ANALYSIS AND FINDINGS
The Commission finds with respect to issues 1 through 6 that, even
if we assume arguendo that complainant established a prima facie case
of discrimination as to all bases, the agency articulated legitimate,
nondiscriminatory reasons for its actions as set forth above. We find
that complainant failed to show that these articulated reasons were
pretext for discrimination. Moreover, we find that complainant failed
to establish that she was subjected to a hostile work environment
because, even if we consider all the incidents involved in this case
as a whole, we find the incidents complained of were not severe or
pervasive enough to establish a hostile work environment. See Cobb
v. Department of the Treasury, EEOC Request No. 05970077 (March 13,
1997), citing Harris v. Forklift Systems, Inc., 510 U.S. 17, 21 (1993)
(harassment is actionable if it is sufficiently severe or pervasive to
alter the conditions of the complainant's employment). Accordingly we
find that the Administrative Judge's issuance of a decision without a
hearing was appropriate and a preponderance of the record evidence does
not establish that discrimination occurred.
Further, with respect to the nonselection, the Commission finds that
complainant failed to establish her claim of discrimination. We find
that, even if we assume that complainant established a prima facie case
as to all bases, the agency has articulated legitimate, nondiscriminatory
reasons for its actions; namely, that it selected a candidate that it
deemed more qualified than complainant. We find that the record reveals
that the selectee was selected for the position based on his grade level,
excellent speaking ability, and technical knowledge of the programs.

========================================================================

Action item:
Answer these from the analysis and findings above:
(a) Which case does the Cobb decision cite?
(b) On what three grounds was the selectee chosen for the position?
(c) According to the Commission, why did the incidents fail to establish a hostile work environment?

Information shown:
========================================================================

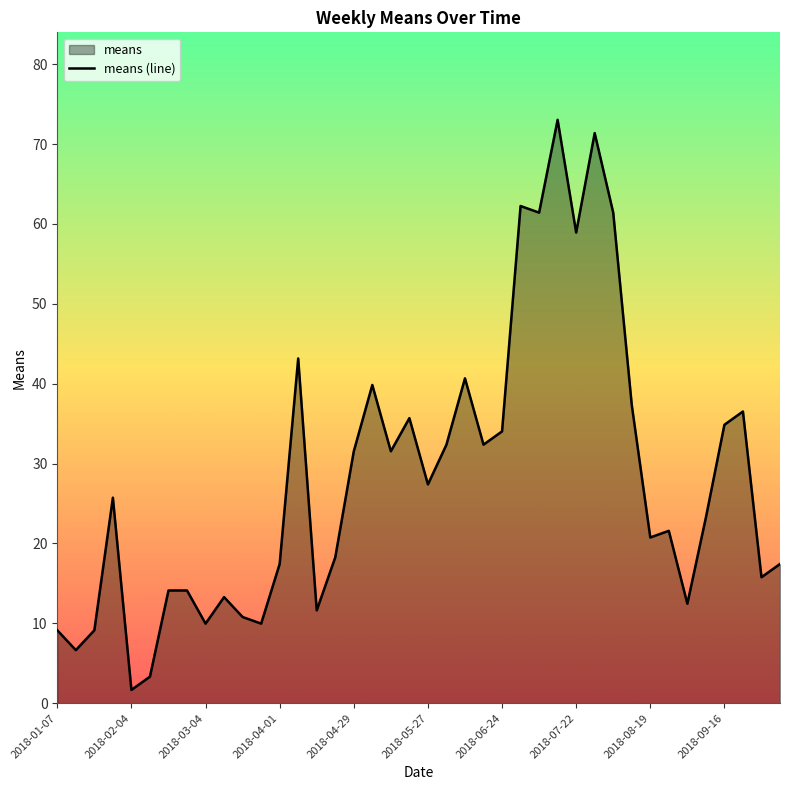

How many interior local valleys (lower than both neighbors) does the data have?

13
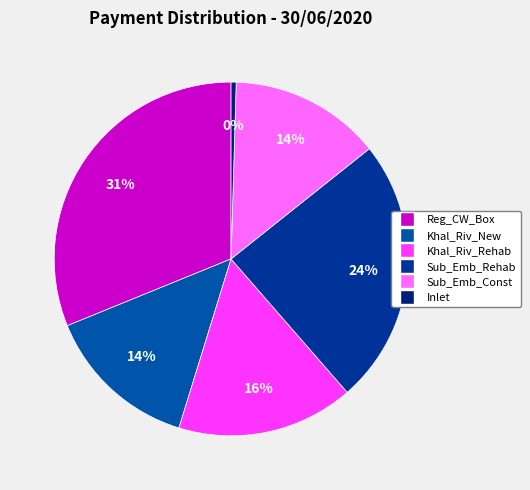

How many segments does this pie chart have?

6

========================================================================

Result for this task:
(a) Harris v. Forklift Systems, Inc., 510 U.S. 17, 21 (1993)
(b) His grade level, excellent speaking ability, and technical knowledge of the programs
(c) They were not severe or pervasive enough.